İzmir Tabip Odası Lideri Dr. Lütfi Çamlı, Türkiye’deki koronavirüs pandemisinin genel durumuna ait açıklamalarda bulundu. Çamlı, hadise artışlarında Delta varyantının tesirli olduğunu belirterek, “Sonbaharda kapalı ortamlara geçişle birlikte hadise sayılarının daha da artacağı ve 4’üncü pik doruğunun daha da üste çıkacağı halinde telaşlarımız var. Öncelikle denetimsiz, kademesiz bir açılma sağlandı. çabucak hemen epidemiyolojik bilgiler, bu kadar denetimsiz bir açılımı düşündürmezken bir anda neredeyse önlemlerin tamamına yakını ortadan kaldırıldı. İkincisi, Delta varyantının bütün dünyada giderek baskın hale geldiği bilindiği biçimde bu varyanta karşı özel önlemler alınmadığı üzere, Delta varyantının ağır olduğu ülkelerden mesela Rusya’dan, İngiltere’den gereğince denetim yapılmadan, karantina önlemleri uygulanmadan turist gelmesine müsaade verildi. Bilhassa bu turistlerin ağır geldiği Antalya’da o periyotta ağır bir hadise artışı olduğunu biliyoruz.

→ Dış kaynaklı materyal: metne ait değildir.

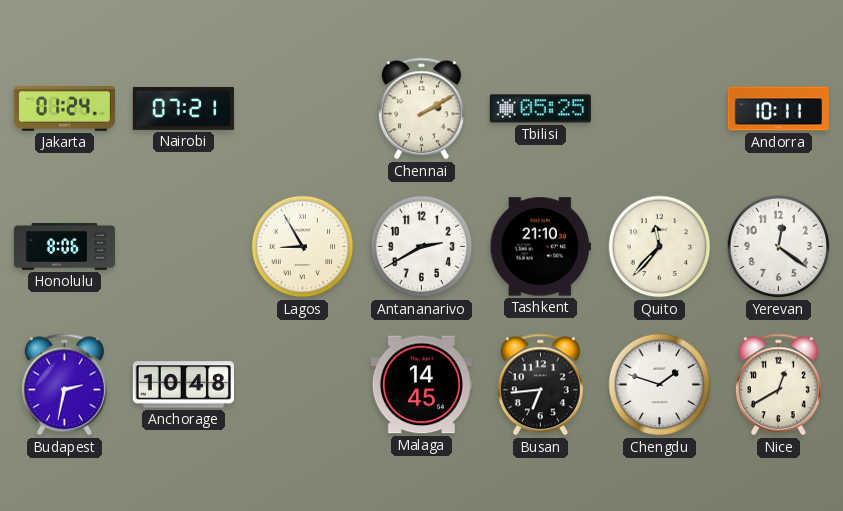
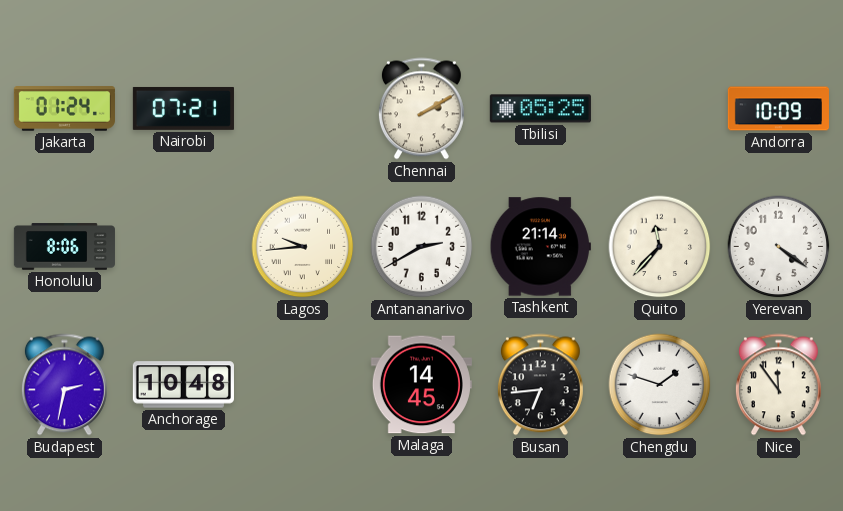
Andorra: 10:11 -> 10:09
Lagos: 8:55 -> 9:44
Tashkent: 21:10 -> 21:14
Yerevan: 12:21 -> 4:21
Nice: 12:40 -> 11:54
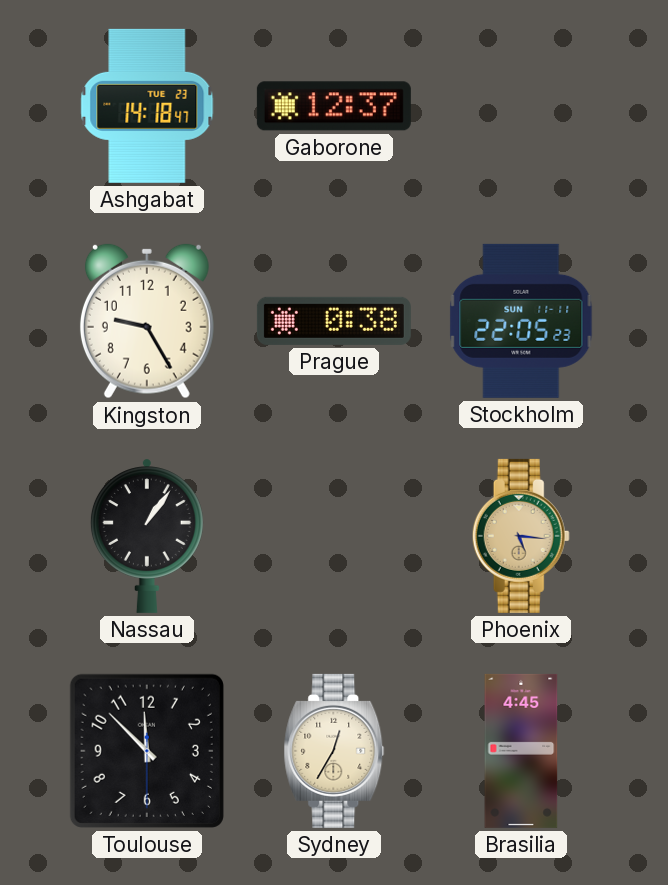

Bayram hareketliliği sırasında da bunun tüm yurda yayıldığı biçiminde kanılarımız var” dedi.


“KONTROLSÜZ AÇILMA, TOPLUMU REHAVETE SÜRÜKLEDİ”

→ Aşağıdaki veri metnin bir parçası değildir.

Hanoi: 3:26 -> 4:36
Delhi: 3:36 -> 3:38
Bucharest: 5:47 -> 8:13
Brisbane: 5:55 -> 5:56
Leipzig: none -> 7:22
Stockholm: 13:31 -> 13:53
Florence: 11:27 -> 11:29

Faal toplumsal bağışıklığa ulaşacak bir aşılama düzeyinden uzak olunduğunu söyleyen Dr. Çamlı, “Özellikle Delta varyantı üzere bulaşıcılığı daha yüksek bir varyanta toplumsal bağışıklık için en az yüzde 80’lerin aşılanmasını gerektiğini biliyoruz. Bu aşılama 2 dozu tamamlamış kısımlar için geçerli. halbuki bugün ülkemize baktığımızda, bu oranın yüzde 42-43’ler civarında. Kaldı ki bu denetimsiz açılmanın toplumda yarattığı bir rehavet duygusu da var. Artık pandemi öncesi devir üzere yaşayabiliriz üzere bir algı oluşturuyoruz ve baktığınız vakit restoranlarda, kafelerde, parklarda fizikî uzaklıkların korunamadığı, maskesiz kapalı ve havalanması olmayan ortamlarda bir kadro toplumsal aktifliklerin devam ettiğini, düğünlerin, taziyelerin devam ettiğini gördük. Bütün bunların bir ortaya gelmesi yeni bir pik oluşmasında tesirli oldu” formunda konuştu.


“AŞISIZLAR İKNA EDİLMELİ”

Şahısların aşı olmak istememesinin olası niçinlerine bakmak gerektiğini belirten Çamlı, “Burada bir aşı zıddı küme var ki, bunlar aslında epey küçük bir küme. Çok daha ölçüde aşı tereddütleri olan bir kesim var. Bu tereddütlerin temelinde de bir güvensizlik duygusu kelam konusu. Burada bilhassa sıhhati yönetenlere karşı bir güvensizlik kelam konusu. Pandemi periyodunda yaşadığımız çelişkili yaklaşımlar ve açıklamalar, ne yazık ki kamuoyunda sıhhat otoriteleri tarafınca yapılan açıklamalara hayli da güvenmediklerini, hayli da inandırıcı bulmadıklarını anlıyoruz. ötürüsıyla toplumun bu hususta itimat oluşturucu, bilime dayalı açıklamalara muhtaçlığı var” dedi.


“YOĞUN BAKIMDAKİLERİN YÜZDE 90’I AŞISIZ”

Aşı olmanın her ne kadar kişisel bir tercih üzere görünse de toplum sıhhatini ilgilendiren bir husus olduğunu vurgulayan Çamlı, “Şu anda yaşadığımız pandeminin aşısızlar pandemisi olduğunu, ağır bakımlarda, hastanelerde yatanların büyük bir bölümünün, yüzde 90’ından fazlasının aşısızlar olduğunu biliyoruz. Pandeminin uzaması yeni varyantlara, yeni varyantlar da yeni piklere yol açıyor. ötürüsıyla aşısızlar toplum sıhhati açısından bir risk oluşturuyorlar. Bu yüzden de probleme toplum sıhhati açısından yaklaşmamız gerekiyor. Bu tarafta biroldukça uygulama hayata geçebilir. Bilhassa kamusal alanda bu bireylerin aşılarını olmuş bireylerle bir ortaya gelmesi bir risk oluşturacaktır. ötürüsıyla o bireylerin de hayat hakları göz önüne alınmalı ve aşısızların kendi tercihleri üzere görünen durumu kesinlikle gözden geçirilmesi gerekiyor. Aşı makul durumlarda yasal olarak mecburî hale getirilebilir. Lakin ikna etmek gerekir, bilhassa itimat veren toplumsal kanaat başkanları, sanatkarlar, aydınlar ve birtakım önderlerin açıklamalarının bu bahiste ikna edici olacağını düşünüyorum” dedi.